Among my favorite vendors at our weekly summer farmer’s market is a trio of siblings who come each Saturday morning from their family farm across the river. I started out buying their fresh eggs. With yolks so richly colored that they approach orange (if you have ever eaten fresh eggs, you know what I mean), those eggs are amazingly delicious. I have also bought chickens—whole ones as well as parts—from these young farmers (the chickens are as tasty as the eggs) as well as some of the breads, cookies, and granola that they make. 

Last weekend, some friends and I visited their farm where the family was holding an open house. “It’s good to know your farmer,” the father smiled, directing us to the place where the farm tours would begin and promising cookies and hot cider at the tour’s end.

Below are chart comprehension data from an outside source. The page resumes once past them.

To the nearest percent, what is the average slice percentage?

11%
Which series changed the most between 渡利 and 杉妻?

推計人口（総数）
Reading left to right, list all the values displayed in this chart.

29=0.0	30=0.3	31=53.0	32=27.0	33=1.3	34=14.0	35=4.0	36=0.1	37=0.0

Yes, it is good to know your farmer. Of course, most of what I eat comes from hands of anonymous laborers and from places that are much more distant than a thirty minute drive into the next county. In large measure, I don’t know the names or faces of the people who raise the food I eat, or of those who process it, deliver it to my area, and put it up on the grocery shelves. And so I feel especially grateful for knowing at least this one family. I am glad I can call each of them by name—and that they can call me by mine. I admire the hard daily work they put into raising food. I appreciate the respectful philosophy of husbandry they espouse, and I especially applaud their humane and healthful practices. I also feel humbled by their commitment to their call—seven days a week, three hundred and sixty-five days a year, in both rain and sun, no matter how hot or cold.   

We are not all called to be farmers who provide food for the table, but each of us is called to cultivate something to help nourish our own souls and bodies as well as to nourish our families, our neighborhoods, our workplaces, our communities. Our call might involve teaching, making art or music, tending the sick, working for justice, caring for the earth, building or restoring something, keeping lines of communication open, volunteering for an organization that helps others, fostering faith, or keeping hope alive. It might include sharing our financial resources as well as our time and energy. We may not collect eggs each morning, but as we live and work and pray, we can strive to let God’s Spirit, working in and through us, grow its fruits: love, joy, peace, patience, kindness, goodness, faithfulness, gentleness, self-control.


And particularly at this time of year when it is traditional to celebrate bringing the harvest home, we can give thanks—not only for that harvest but also for the farmers.